There are sysadmins who aren't systems programmers?
I've received some feedback from a few people thanking me for talking about what life is like as a sysadmin. They apparently have been using my posts as proof that their style of handling things is not crazy and that other people actually do the same thing.
What I found surprising is that apparently some people work in environments where they do not think that a sysadmin should know anything about systems programming. I guess to them, folks with those jobs should just install shrinkwrapped software and keep it running by turning knobs. I wonder how they ever got that idea.
If you're running any sufficiently complicated system and have never had to puzzle out the details of compiling, linking, libraries, kernels and/or kernel modules, you're far luckier than I have been. It seems you'd need a charmed life where everything is always compatible with everything else and all of the documentation is 100% accurate.
Then again, some of these people must exist, since they really do not understand what's going on with memory allocation and things like that.

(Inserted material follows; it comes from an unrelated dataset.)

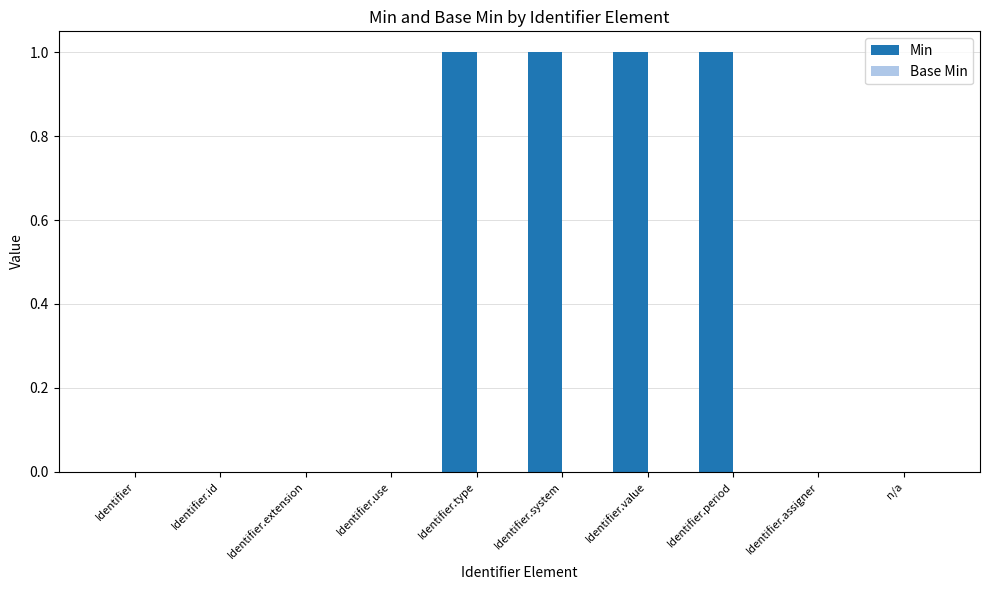

The chart shows a value of 2 at Identifier.type. True or false?

False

I once had a customer call up at my web hosting support gig who insisted that something was very wrong with his free/used counts.
Finally, I had to show him something like this:
#include <stdio.h> #include <stdlib.h> #include <unistd.h> int main() { char* x; x = malloc(1048576 * 1024); printf("Sleeping...\n"); sleep(30); return 0; }
I called it "eatmem.c" and fired it up. Then I showed him the result in ps. It had a VSZ of 1052628 and a RSS of 320. It had asked for 1 GB of memory and his machine only had 512 MB, and yet it clearly was running without being OOM-killed or whacking the entire machine by chewing swap. He had to see it to start believing the nature of overcommiting allocation strategies.
Next, I changed it a little to actually use some of that memory.
int i; char* x; x = malloc(1048576 * 1024); for (i = 0; i < 1048576 * 1024; i += 1048576) { x[i] = 1; }
The VSZ stayed the same, but the RSS jumped up to 4536. Making it dirty twice as many regions by only incrementing i by 524288 made the RSS change to 8496. I kept fiddling with the numbers to show how it would grab more physical memory as it actually started doing things with that space.
He made the connection and signed off, satisfied with this discovery. There are people who really need to see and play around with stuff in order to "get it". I know I won't be confident in describing something until I've worked out my own internal model for how it behaves, and that only happens after a lot of experimentation.
You can't figure out this sort of thing if all you ever do is fiddle with app settings. They're just situated too high up in the stack to give anything more than a blurry, laggy, and incomplete view of your system. If no part of your software ever keels over or starts acting strangely, you might just get away with it.
It's when reality sets in that you either start throwing people and money at the problem, or you sit down, figure it out, and deal with the root cause. In terms of scaling, one of these things is not like the other.